Its very success at what it does accomplish, however, makes its failures all the more disappointing. Edicotr Malcolm Bradbury chose to begin with Dante rather than Homer, ignoring not only the literature of Greece and Rome, but also Anglo-Saxon (e.g., Beowulf, Pearl, Gawaine & the Green Knight) and Middle French (Chretien de Troyes) and English literature (apart from Chaucer). Also noticeable by their absence are some of the most popular writers of the 20th century (e.g., C. S. Lewis, J. R. R. Tolkien), as well as a number of "major minor" authors such as Christina Rossetti, Gerard Manley Hopkins, Hilaire Belloc, Flannery O'Connor (mentioned once), to mention only a few. These choices would be more understandable if its survey began with Homer; it is far less so given that two-thirds of the book is given to the past 140 years (since Dickens and Twain).

It is fairly Anglo-centric, occasionally mentioning European writers (e.g., Ibsen), but ignoring many considered "important" or "major" national writers (e.g., Sigrid Undset, Nobel Prize for Literature, 1928), as well as Asian, Arabic, Arican, and South American writers (Salman Rushdie is a major exception).

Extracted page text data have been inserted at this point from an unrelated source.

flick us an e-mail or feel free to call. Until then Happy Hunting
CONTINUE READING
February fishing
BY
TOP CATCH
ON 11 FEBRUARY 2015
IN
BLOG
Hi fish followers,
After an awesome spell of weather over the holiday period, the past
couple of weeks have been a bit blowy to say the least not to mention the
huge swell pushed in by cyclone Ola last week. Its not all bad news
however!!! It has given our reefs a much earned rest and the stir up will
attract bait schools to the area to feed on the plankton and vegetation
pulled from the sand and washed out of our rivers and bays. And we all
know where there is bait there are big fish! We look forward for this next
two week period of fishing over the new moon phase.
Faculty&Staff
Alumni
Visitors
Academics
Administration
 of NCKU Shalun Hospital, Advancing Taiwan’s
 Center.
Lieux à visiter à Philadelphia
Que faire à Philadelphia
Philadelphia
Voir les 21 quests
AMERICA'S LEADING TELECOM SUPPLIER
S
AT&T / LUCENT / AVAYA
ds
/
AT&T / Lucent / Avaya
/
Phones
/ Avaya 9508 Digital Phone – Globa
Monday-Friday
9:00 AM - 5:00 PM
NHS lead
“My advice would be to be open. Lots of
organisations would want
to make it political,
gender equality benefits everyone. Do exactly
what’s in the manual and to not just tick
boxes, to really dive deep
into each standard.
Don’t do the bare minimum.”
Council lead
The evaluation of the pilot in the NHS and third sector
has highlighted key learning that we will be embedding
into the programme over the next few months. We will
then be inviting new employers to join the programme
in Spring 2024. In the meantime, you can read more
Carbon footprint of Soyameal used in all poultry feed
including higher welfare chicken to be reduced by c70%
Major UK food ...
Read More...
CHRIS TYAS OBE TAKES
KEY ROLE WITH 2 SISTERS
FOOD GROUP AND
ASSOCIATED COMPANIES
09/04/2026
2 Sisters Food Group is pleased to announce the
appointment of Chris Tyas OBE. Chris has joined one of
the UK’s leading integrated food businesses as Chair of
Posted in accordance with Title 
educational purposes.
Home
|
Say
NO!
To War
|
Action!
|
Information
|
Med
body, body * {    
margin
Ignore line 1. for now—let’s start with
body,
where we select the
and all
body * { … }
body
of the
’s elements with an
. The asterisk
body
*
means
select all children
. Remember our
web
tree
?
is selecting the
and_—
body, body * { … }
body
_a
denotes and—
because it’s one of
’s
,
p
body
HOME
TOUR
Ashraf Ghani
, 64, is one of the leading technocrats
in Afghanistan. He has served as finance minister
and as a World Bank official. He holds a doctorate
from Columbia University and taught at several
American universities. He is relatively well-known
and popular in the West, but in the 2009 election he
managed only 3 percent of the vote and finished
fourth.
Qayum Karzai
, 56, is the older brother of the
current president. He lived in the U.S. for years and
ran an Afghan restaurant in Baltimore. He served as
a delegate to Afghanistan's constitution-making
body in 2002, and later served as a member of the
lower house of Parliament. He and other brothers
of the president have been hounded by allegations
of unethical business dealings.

Like many historical surveys, it becomes increasingly detailed as its timeline approaches the present, which increases the probability that it discusses works (and their authors) are less likely to endure, since their endurability has not yet been tested.

All of these choices might be excused if the editor used his "Introduction" to explain his decisions to (1) begin with Dante; (2) focus on the last century or so, or (at least) the basis for his choices of authors and topics.

If your interest is in the twentieth century in Anglo-American literature, this may be helpful. If you are looking for a work that will help you follow Ulysses or Aeneas, or Xenophon or Caesar, or if you are interested in explicitly religious (i.e., Christian) or authors and literature from outside the western European tradition, this will only disappoint.